Data drawn from a collection
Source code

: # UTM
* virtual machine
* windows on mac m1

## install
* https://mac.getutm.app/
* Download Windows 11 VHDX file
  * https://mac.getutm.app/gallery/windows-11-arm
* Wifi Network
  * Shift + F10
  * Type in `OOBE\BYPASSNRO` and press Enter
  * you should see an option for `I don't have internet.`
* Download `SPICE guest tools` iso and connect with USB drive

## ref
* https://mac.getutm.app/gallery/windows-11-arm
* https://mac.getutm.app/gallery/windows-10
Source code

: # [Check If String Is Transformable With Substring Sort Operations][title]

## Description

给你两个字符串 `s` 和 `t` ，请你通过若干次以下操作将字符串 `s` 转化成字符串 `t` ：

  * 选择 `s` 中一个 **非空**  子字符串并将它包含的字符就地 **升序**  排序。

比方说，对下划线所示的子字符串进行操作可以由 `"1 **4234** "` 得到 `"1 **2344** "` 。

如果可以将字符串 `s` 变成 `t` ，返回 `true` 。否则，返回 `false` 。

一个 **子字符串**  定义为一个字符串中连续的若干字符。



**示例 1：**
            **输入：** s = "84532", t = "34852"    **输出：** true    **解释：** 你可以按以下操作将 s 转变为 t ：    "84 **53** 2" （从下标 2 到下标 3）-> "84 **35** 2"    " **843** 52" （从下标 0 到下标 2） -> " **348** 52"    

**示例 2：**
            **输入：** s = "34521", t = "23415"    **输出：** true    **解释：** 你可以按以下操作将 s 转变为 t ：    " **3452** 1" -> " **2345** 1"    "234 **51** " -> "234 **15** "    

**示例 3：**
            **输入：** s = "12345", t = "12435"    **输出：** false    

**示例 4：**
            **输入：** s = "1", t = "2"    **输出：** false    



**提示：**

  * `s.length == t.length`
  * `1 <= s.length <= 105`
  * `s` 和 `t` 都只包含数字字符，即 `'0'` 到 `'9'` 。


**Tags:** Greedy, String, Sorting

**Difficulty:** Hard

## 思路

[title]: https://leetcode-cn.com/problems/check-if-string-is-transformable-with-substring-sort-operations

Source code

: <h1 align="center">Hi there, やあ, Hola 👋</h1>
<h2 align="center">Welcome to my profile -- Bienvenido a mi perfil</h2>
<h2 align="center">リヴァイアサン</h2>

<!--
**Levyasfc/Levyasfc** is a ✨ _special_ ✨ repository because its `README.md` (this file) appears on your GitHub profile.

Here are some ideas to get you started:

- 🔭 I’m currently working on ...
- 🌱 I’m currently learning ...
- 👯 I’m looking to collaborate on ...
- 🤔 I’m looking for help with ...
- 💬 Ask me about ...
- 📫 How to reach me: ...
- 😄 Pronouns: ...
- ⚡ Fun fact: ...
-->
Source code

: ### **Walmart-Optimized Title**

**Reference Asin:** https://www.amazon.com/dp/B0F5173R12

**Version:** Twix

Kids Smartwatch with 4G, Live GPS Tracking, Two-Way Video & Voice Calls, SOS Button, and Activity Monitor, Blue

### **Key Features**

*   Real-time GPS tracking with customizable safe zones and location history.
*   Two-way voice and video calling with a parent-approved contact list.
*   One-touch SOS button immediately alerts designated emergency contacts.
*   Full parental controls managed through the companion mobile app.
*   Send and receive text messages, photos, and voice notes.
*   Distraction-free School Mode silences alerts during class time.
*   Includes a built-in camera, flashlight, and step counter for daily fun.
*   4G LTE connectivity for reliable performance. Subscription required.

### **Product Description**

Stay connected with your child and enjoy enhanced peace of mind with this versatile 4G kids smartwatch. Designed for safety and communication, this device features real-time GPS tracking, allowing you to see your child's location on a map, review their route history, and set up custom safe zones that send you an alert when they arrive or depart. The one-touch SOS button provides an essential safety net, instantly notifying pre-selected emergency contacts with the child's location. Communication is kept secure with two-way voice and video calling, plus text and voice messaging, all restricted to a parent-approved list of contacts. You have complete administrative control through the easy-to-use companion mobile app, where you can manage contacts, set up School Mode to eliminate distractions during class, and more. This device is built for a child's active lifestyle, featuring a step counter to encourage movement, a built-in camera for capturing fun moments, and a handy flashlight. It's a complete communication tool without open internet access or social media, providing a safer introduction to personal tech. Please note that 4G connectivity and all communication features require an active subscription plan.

EXERCISE DESCRIPTION: Reproduce all of the material above word for word, from the first line to the last.

REPLY:
Source code

: # UTM
* virtual machine
* windows on mac m1

## install
* https://mac.getutm.app/
* Download Windows 11 VHDX file
  * https://mac.getutm.app/gallery/windows-11-arm
* Wifi Network
  * Shift + F10
  * Type in `OOBE\BYPASSNRO` and press Enter
  * you should see an option for `I don't have internet.`
* Download `SPICE guest tools` iso and connect with USB drive

## ref
* https://mac.getutm.app/gallery/windows-11-arm
* https://mac.getutm.app/gallery/windows-10
Source code

: # [Check If String Is Transformable With Substring Sort Operations][title]

## Description

给你两个字符串 `s` 和 `t` ，请你通过若干次以下操作将字符串 `s` 转化成字符串 `t` ：

  * 选择 `s` 中一个 **非空**  子字符串并将它包含的字符就地 **升序**  排序。

比方说，对下划线所示的子字符串进行操作可以由 `"1 **4234** "` 得到 `"1 **2344** "` 。

如果可以将字符串 `s` 变成 `t` ，返回 `true` 。否则，返回 `false` 。

一个 **子字符串**  定义为一个字符串中连续的若干字符。



**示例 1：**
            **输入：** s = "84532", t = "34852"    **输出：** true    **解释：** 你可以按以下操作将 s 转变为 t ：    "84 **53** 2" （从下标 2 到下标 3）-> "84 **35** 2"    " **843** 52" （从下标 0 到下标 2） -> " **348** 52"    

**示例 2：**
            **输入：** s = "34521", t = "23415"    **输出：** true    **解释：** 你可以按以下操作将 s 转变为 t ：    " **3452** 1" -> " **2345** 1"    "234 **51** " -> "234 **15** "    

**示例 3：**
            **输入：** s = "12345", t = "12435"    **输出：** false    

**示例 4：**
            **输入：** s = "1", t = "2"    **输出：** false    



**提示：**

  * `s.length == t.length`
  * `1 <= s.length <= 105`
  * `s` 和 `t` 都只包含数字字符，即 `'0'` 到 `'9'` 。


**Tags:** Greedy, String, Sorting

**Difficulty:** Hard

## 思路

[title]: https://leetcode-cn.com/problems/check-if-string-is-transformable-with-substring-sort-operations

Source code

: <h1 align="center">Hi there, やあ, Hola 👋</h1>
<h2 align="center">Welcome to my profile -- Bienvenido a mi perfil</h2>
<h2 align="center">リヴァイアサン</h2>

<!--
**Levyasfc/Levyasfc** is a ✨ _special_ ✨ repository because its `README.md` (this file) appears on your GitHub profile.

Here are some ideas to get you started:

- 🔭 I’m currently working on ...
- 🌱 I’m currently learning ...
- 👯 I’m looking to collaborate on ...
- 🤔 I’m looking for help with ...
- 💬 Ask me about ...
- 📫 How to reach me: ...
- 😄 Pronouns: ...
- ⚡ Fun fact: ...
-->
Source code

: ### **Walmart-Optimized Title**

**Reference Asin:** https://www.amazon.com/dp/B0F5173R12

**Version:** Twix

Kids Smartwatch with 4G, Live GPS Tracking, Two-Way Video & Voice Calls, SOS Button, and Activity Monitor, Blue

### **Key Features**

*   Real-time GPS tracking with customizable safe zones and location history.
*   Two-way voice and video calling with a parent-approved contact list.
*   One-touch SOS button immediately alerts designated emergency contacts.
*   Full parental controls managed through the companion mobile app.
*   Send and receive text messages, photos, and voice notes.
*   Distraction-free School Mode silences alerts during class time.
*   Includes a built-in camera, flashlight, and step counter for daily fun.
*   4G LTE connectivity for reliable performance. Subscription required.

### **Product Description**

Stay connected with your child and enjoy enhanced peace of mind with this versatile 4G kids smartwatch. Designed for safety and communication, this device features real-time GPS tracking, allowing you to see your child's location on a map, review their route history, and set up custom safe zones that send you an alert when they arrive or depart. The one-touch SOS button provides an essential safety net, instantly notifying pre-selected emergency contacts with the child's location. Communication is kept secure with two-way voice and video calling, plus text and voice messaging, all restricted to a parent-approved list of contacts. You have complete administrative control through the easy-to-use companion mobile app, where you can manage contacts, set up School Mode to eliminate distractions during class, and more. This device is built for a child's active lifestyle, featuring a step counter to encourage movement, a built-in camera for capturing fun moments, and a handy flashlight. It's a complete communication tool without open internet access or social media, providing a safer introduction to personal tech. Please note that 4G connectivity and all communication features require an active subscription plan.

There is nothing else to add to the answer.